◆ CONSIGNE 1
D'après le texte source, quel architecte a dessiné la rénovation et l'extension du musée de la Boverie ?
◆ CONSIGNE 2
Relevez, dans le texte source, les villes citées comme exemples de villes-modèle dont on évoque les projets de développement.
◆ CONSIGNE 3
Traduisez en anglais cette phrase du texte source : « L'opération, terminée en 2015, est de qualité et a été saluée par les acteurs locaux les plus critiques en matière d'urbanisme. »

◆ TEXTE SOURCE
Les projets de villes dont on parle dans la presse et les médias sont généralement ceux des villes-modèle: celles qui ont les moyens de grandes ambitions et de grandes transformations. On évoque ainsi les projets de développement de Londres, Paris, Copenhague, Vancouver. Il est moins question de villes qui gèrent tant bien que mal la crise économique et sociale et qui semblent être dans une impasse. La ville dans laquelle je me trouve cette semaine avec mes étudiants, Liège en Belgique, en fait partie. Il est frappant de constater que les autorités publiques y utilisent les mêmes recettes que les villes-modèle, mais en mode mineur et avec un temps de retard. À ce titre, Liège me semble exemplaire de nombreuses autres villes qui gèrent ainsi la crise avec une stratégie qui paraît seulement pouvoir mener plus loin au fond de l’impasse… Voyons ce qu’est cet urbanisme en mode mineur et s’il n’y a pas une alternative.
Un urbanisme en mode mineur
Ancien fleuron de l’économie minière, Liège – 200’000 habitants pour la commune, 600’000 pour l’agglomération – est en crise depuis une quarantaine d’années. Elle a même été en cessation de paiement à la fin des années 1980. Un quart de sa population active est au chômage, le centre-ville se paupérise depuis un quart de siècle et les activités de services financiers, jadis florissants, ont fortement décliné. Dotée d’une base fiscale désormais faible et ne pouvant pas s’appuyer sur une véritable gouvernance métropolitaine – qui permettrait de mobiliser les ressources des classes aisées qui ont décampé vers les communes périphériques – la Ville a de faibles moyens pour améliorer son attractivité et sa qualité de vie.
Dans ce contexte, on trouve à Liège des opérations à petite échelle qui émulent avec un effet retard ce qui a été réalisé à plus grande échelle ailleurs. Début mai va ainsi être inauguré le nouveau Centre International d’Art Contemporain de la Boverie. Cette rénovation et extension d’un musée existant a été dessinée par l’architecte Rudy Ricciotti, qui a récemment conçu le MUCEM à Marseille. La Boverie a signé pour les expositions un contrat de quatre ans avec le musée du Louvre. Ce projet montre que l’investissement dans l’art à Liège est devenu, comme ailleurs, un pari sur l’avenir. Mais avec les moyens du bord. Le musée est de taille modeste et le Louvre offre simplement ses conseils et son accompagnement à la programmation. Ce n’est pas le Louvre Abou Dabi dessiné par Jean Nouvel…
Comme à Lyon, Nantes ou Bordeaux, Liège a aussi fait appel à un architecte-paysagiste prestigieux, Michel Corajoud en l’occurrence, pour réaménager les quais de la Meuse. L’opération, terminée en 2015, est de qualité et a été saluée par les acteurs locaux les plus critiques en matière d’urbanisme. Cependant, l’intervention ne concerne qu’un petit tronçon de quais. C’est une miniature des opérations réalisées dans les villes françaises. On pourrait aussi évoquer la réintroduction du tram, autre symbole de renaissance et autre intervention-type réalisée dans de nombreuses villes ces dernières années. Mais le projet – une seule ligne parallèle à la Meuse – est lui aussi modeste et prend du retard. Prévu initialement pour 2016, il est désormais repoussé à 2022.

◆ DONNÉES

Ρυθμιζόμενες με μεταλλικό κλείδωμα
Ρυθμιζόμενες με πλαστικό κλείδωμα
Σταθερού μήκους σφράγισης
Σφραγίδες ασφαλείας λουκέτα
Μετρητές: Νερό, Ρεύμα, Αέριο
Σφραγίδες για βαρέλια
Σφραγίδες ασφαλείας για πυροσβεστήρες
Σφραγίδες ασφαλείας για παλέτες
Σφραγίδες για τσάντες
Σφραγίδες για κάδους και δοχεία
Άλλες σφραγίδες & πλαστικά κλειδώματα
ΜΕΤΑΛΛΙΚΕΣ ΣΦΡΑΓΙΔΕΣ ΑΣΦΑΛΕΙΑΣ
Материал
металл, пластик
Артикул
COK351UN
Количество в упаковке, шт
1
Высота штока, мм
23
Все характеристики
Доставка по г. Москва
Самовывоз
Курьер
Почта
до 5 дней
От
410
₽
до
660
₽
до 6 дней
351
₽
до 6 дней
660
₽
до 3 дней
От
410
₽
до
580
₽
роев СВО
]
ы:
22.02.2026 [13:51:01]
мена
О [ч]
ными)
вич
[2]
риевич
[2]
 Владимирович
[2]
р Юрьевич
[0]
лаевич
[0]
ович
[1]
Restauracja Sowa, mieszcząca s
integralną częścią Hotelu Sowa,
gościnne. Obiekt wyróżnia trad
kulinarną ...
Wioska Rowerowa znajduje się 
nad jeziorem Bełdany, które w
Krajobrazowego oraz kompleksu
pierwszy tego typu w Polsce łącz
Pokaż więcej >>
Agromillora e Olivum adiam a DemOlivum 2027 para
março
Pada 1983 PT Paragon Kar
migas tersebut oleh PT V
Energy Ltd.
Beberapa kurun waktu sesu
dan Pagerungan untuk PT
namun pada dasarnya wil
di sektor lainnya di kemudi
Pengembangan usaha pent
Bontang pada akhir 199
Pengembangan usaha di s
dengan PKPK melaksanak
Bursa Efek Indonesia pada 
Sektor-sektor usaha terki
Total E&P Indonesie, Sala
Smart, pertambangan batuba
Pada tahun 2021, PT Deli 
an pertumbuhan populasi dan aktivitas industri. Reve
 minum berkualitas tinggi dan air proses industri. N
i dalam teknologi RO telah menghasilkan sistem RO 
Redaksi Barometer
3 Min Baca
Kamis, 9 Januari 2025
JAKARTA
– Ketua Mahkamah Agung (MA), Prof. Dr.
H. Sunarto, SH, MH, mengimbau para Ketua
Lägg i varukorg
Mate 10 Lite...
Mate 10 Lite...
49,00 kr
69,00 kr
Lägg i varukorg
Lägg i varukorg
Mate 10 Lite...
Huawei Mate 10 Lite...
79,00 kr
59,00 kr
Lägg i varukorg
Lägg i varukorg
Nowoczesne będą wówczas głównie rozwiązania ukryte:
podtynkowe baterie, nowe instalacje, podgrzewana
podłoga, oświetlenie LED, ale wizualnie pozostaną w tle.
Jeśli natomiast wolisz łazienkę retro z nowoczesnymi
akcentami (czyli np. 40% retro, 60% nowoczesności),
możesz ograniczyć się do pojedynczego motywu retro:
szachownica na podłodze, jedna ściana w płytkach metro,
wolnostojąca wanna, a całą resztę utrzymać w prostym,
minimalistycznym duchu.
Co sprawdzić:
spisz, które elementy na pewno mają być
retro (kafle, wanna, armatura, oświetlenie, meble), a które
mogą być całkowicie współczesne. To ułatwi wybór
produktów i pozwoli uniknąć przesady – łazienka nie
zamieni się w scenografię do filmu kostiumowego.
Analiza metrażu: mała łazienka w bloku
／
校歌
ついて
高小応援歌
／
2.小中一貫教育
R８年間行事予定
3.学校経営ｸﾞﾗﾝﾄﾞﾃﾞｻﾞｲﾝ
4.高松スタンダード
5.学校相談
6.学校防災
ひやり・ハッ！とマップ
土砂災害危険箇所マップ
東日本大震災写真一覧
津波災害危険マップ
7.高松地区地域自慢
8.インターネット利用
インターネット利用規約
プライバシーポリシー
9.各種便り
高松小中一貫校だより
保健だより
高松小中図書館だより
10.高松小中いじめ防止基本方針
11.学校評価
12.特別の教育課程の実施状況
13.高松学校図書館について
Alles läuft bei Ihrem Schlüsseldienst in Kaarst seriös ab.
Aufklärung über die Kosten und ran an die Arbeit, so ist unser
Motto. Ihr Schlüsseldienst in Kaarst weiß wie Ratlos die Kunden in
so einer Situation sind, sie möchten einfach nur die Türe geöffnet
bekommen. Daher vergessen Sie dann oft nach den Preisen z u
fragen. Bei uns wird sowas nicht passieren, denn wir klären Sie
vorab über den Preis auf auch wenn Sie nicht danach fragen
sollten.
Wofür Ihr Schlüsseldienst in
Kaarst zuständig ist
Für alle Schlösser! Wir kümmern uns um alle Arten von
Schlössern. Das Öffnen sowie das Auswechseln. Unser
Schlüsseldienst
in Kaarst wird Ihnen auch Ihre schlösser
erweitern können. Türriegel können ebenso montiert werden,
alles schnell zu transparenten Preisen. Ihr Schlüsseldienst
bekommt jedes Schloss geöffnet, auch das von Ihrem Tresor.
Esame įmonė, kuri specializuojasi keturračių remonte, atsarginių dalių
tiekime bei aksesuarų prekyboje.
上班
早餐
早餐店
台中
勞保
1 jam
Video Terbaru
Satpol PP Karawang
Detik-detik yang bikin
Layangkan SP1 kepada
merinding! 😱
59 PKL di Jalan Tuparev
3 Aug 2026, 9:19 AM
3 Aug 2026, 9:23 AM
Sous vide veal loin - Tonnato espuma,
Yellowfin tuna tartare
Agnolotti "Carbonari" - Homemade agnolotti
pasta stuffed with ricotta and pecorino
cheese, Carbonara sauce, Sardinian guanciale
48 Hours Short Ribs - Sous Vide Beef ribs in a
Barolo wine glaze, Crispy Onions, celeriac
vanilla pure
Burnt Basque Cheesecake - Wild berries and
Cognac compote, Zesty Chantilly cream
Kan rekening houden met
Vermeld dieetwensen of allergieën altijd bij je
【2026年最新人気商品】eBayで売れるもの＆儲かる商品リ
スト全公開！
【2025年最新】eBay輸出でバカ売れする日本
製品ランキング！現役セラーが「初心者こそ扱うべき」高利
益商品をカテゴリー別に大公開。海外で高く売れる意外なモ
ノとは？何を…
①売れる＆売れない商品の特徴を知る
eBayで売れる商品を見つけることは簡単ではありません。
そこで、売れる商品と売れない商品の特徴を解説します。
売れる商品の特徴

◆ CORRIGÉ 1
Rudy Ricciotti.

◆ CORRIGÉ 2
Londres, Paris, Copenhague, Vancouver.

◆ CORRIGÉ 3
The project, completed in 2015, is of high quality and has been praised by the local stakeholders most critical of urban planning.